A fox and a magpie have forged an unlikely friendship at Camberwell Old Cemetery.
Former Dulwich councillor Robin Crookshank Hilton snapped the duo feasting on nuts and seeds yesterday afternoon (Sunday, July 16).
She started feeding ‘Freddy’ the fox and ‘Maggie’ the magpie during lockdown and has watched their relationship blossom since.
She said: “The magpie always comes when the fox is there. I was a bit nervous at first thinking the fox was going to eat the bird but they seem to like socialising.
“They kind of look stand there looking at each other. Then the fox looks at me as if to say ‘it’s okay, Maggie can eat with me – she’s my friend’.”
Robin began visiting Camberwell Old Cemetery with a friend in her bubble during lockdown. “It’s absolutely beautiful and has a rarely interesting atmosphere,” she said.
They’d bring bags of nuts and seeds to feed the wildlife – bird nuts for foxes, monkey nuts for crows and sunflower hearts for magpies.
“There are these little humps in the cemetery. I poured the nuts on them, they came, and it became a pattern. Animals get used to these things,” she said.
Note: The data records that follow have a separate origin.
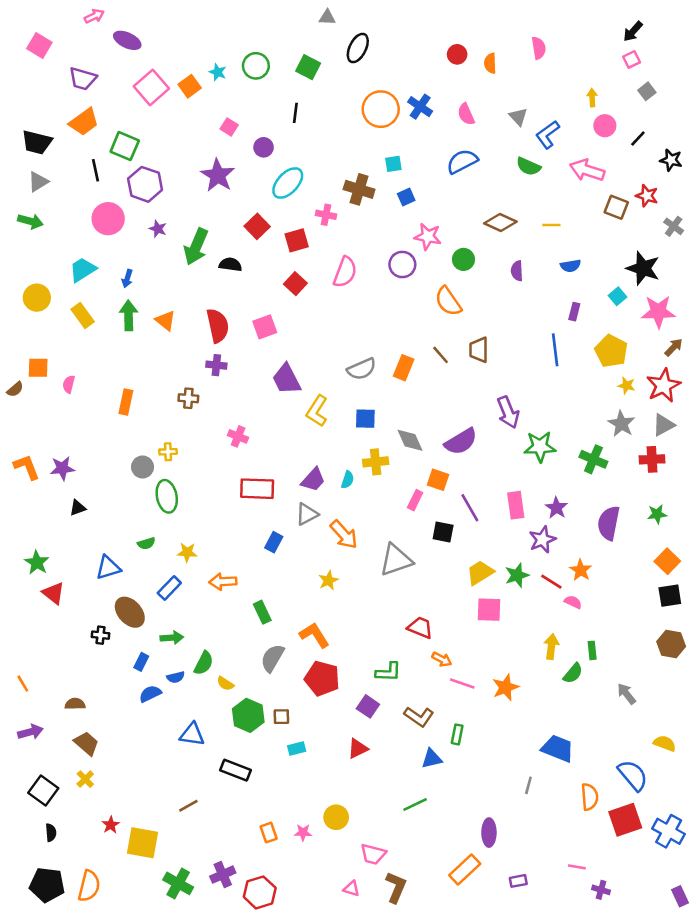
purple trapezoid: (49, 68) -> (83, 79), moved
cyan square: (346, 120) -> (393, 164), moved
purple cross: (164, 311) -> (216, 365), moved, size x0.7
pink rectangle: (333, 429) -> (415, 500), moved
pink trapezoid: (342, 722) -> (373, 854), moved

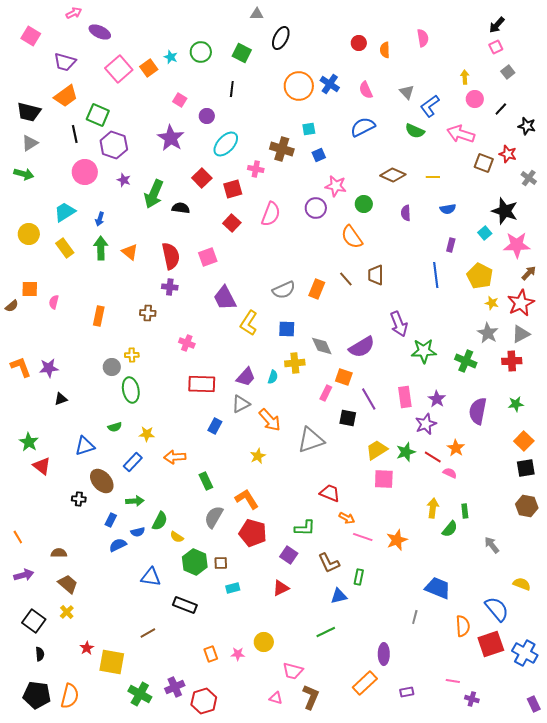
brown L-shape: (419, 717) -> (329, 563), turned 30

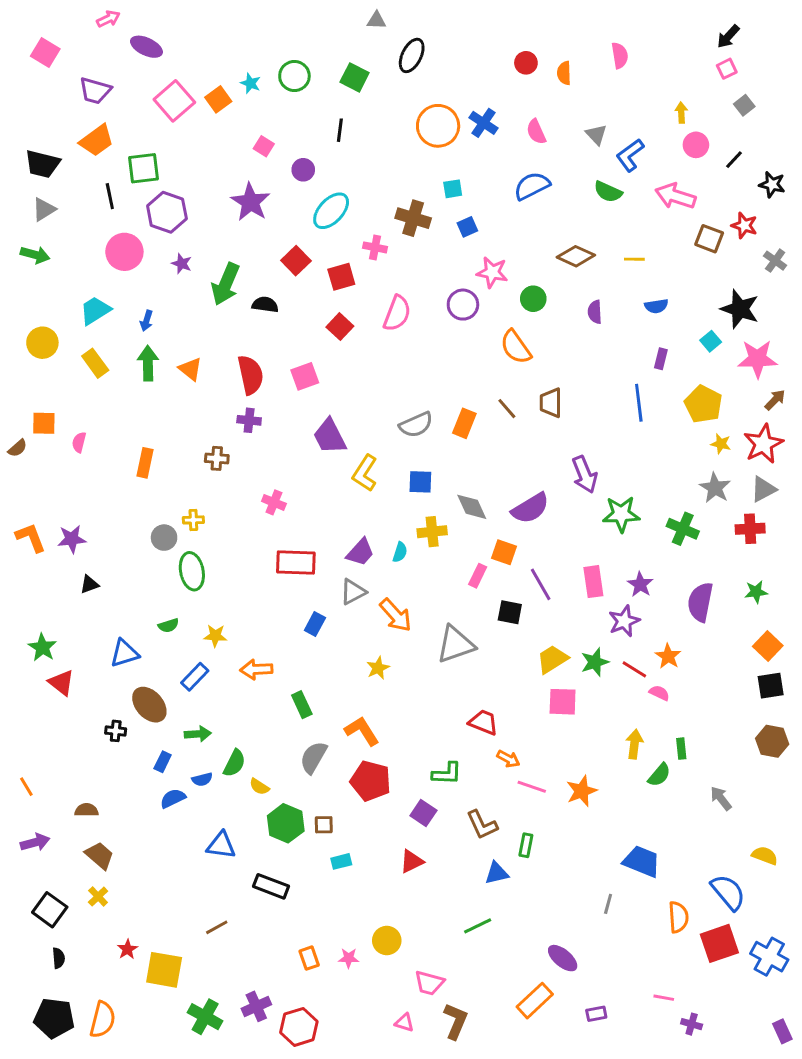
green square: (98, 115) -> (144, 168), turned -30
purple ellipse: (384, 654) -> (563, 958), turned -50

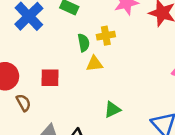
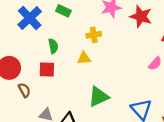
green semicircle: (84, 43) -> (53, 46), moved
green triangle: (112, 110) -> (99, 97), size x1.5

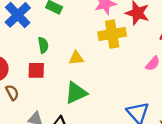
yellow cross: (94, 35) -> (112, 34), moved, size x1.6
green triangle: (99, 97) -> (76, 93), moved

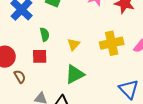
yellow cross: (112, 34) -> (112, 43), moved
yellow triangle: (76, 58) -> (74, 44), turned -40

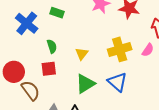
brown semicircle: (20, 77) -> (31, 90), size x1.5
blue triangle: (129, 89) -> (117, 82), moved

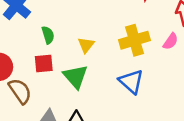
green triangle: (85, 84) -> (75, 77), moved, turned -40

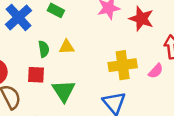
yellow triangle: (86, 45) -> (67, 47), moved, turned 42

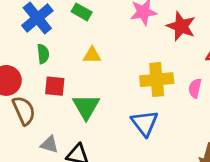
green semicircle: (44, 49) -> (43, 54), moved
pink semicircle: (156, 71) -> (195, 88), turned 147

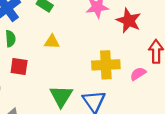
pink semicircle: (195, 88) -> (138, 74), turned 42
green triangle: (86, 107) -> (61, 96), moved

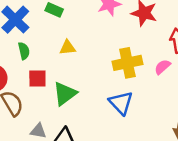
green triangle: (61, 96) -> (65, 94), moved, turned 30

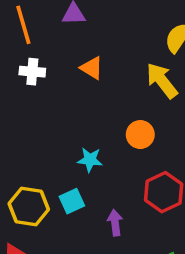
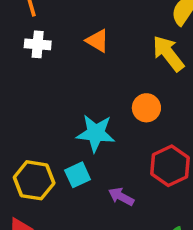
cyan star: (90, 160) -> (96, 133), size x1.5
purple arrow: (115, 223) -> (121, 197), turned -55

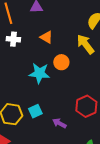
orange circle: (146, 108) -> (61, 62), moved
cyan star: (96, 133) -> (39, 73), moved

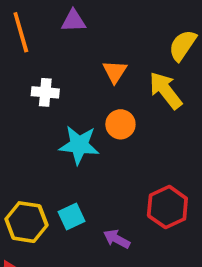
orange triangle: (46, 37) -> (115, 72), moved, turned 32
white cross: (13, 39) -> (45, 92), moved

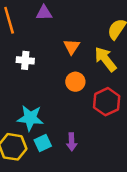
cyan star: (79, 145) -> (30, 118), moved
red hexagon: (167, 207) -> (107, 102), moved
purple arrow: (117, 239) -> (72, 142), moved, turned -120

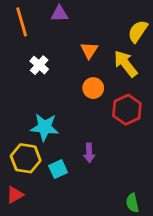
white cross: (25, 60) -> (39, 65), turned 36
cyan square: (43, 143) -> (58, 169), moved

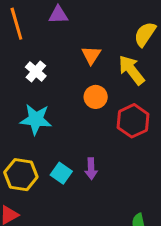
cyan star: (45, 127) -> (36, 119), moved
cyan square: (58, 169) -> (61, 173), moved, turned -30

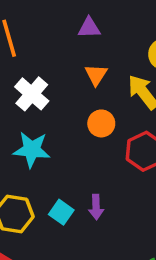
purple triangle: (58, 15) -> (89, 28), moved
white cross: (36, 72) -> (32, 94), size x1.4

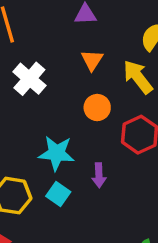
cyan star: (32, 150) -> (57, 153), moved
purple arrow: (96, 207) -> (99, 175), moved

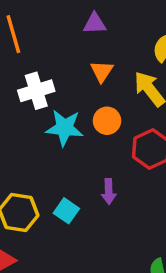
white cross: (29, 79) -> (36, 91), turned 32
cyan star: (57, 153) -> (65, 128), moved

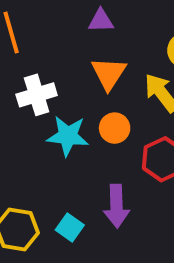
orange triangle: (102, 71) -> (109, 73), size x1.4
purple arrow: (109, 191) -> (117, 206), size x1.5

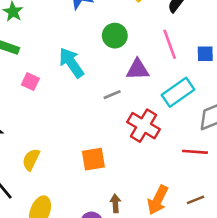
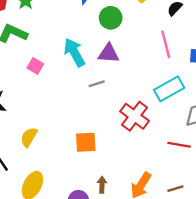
green circle: (115, 36) -> (111, 18), moved
purple triangle: (138, 69) -> (109, 53), moved
gray line: (112, 95) -> (97, 84), moved

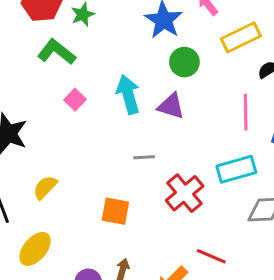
gray line: (97, 84) -> (144, 157), moved
red line: (179, 145) -> (211, 256), moved

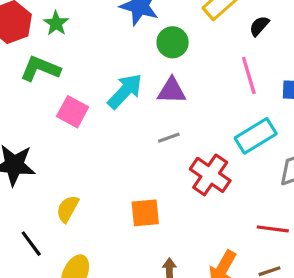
cyan arrow: (128, 94) -> (125, 91), turned 75
pink square: (75, 100) -> (73, 112), size x1.4
gray line: (144, 157) -> (169, 138), moved
red line: (211, 256) -> (273, 229), moved

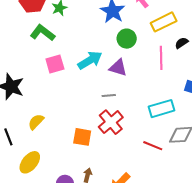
pink line: (249, 75) -> (161, 58), moved
pink square: (73, 112) -> (55, 64), turned 30
red cross: (210, 175) -> (111, 122), moved
red line: (273, 229) -> (153, 146), moved

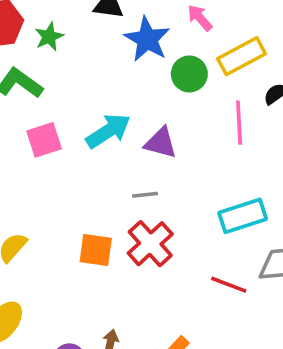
green circle: (127, 39) -> (189, 74), moved
orange square: (82, 137) -> (96, 250), moved

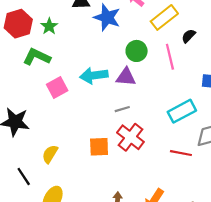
green circle: (189, 74) -> (137, 51), moved
cyan arrow: (108, 131) -> (94, 75), turned -144

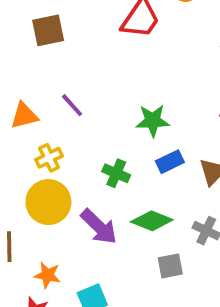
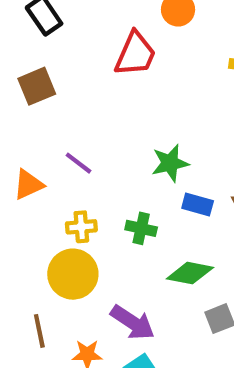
yellow cross: (49, 158) -> (81, 227), moved, turned 32
blue rectangle: (170, 162) -> (198, 205), turned 52
purple arrow: (99, 227) -> (133, 322), moved

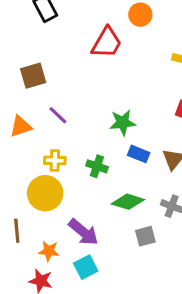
brown square: (37, 86) -> (33, 76), moved

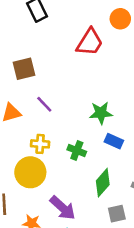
green diamond: (128, 202) -> (103, 183), turned -68

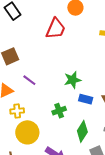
yellow cross: (40, 144) -> (17, 111), moved
green cross: (77, 151) -> (59, 111), turned -32

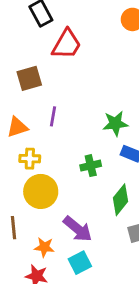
red trapezoid: (56, 29) -> (67, 44), moved
purple line: (29, 80) -> (53, 116), turned 56

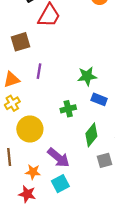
yellow cross: (30, 159) -> (12, 103), moved, turned -32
She said a robin was also a regular visitor although it prefers not to mix with others. “He prefers to have his own pile of seeds,” she laughed.
In a study on interspecies friendships called The Evolutionary Origins of Friendship, researchers Robert Seyfarth and the late Dorothy Cheney found: “Friendships often involve cooperative interactions that are separated in time. They depend, at least in part, on the memory and emotions associated with past interactions.”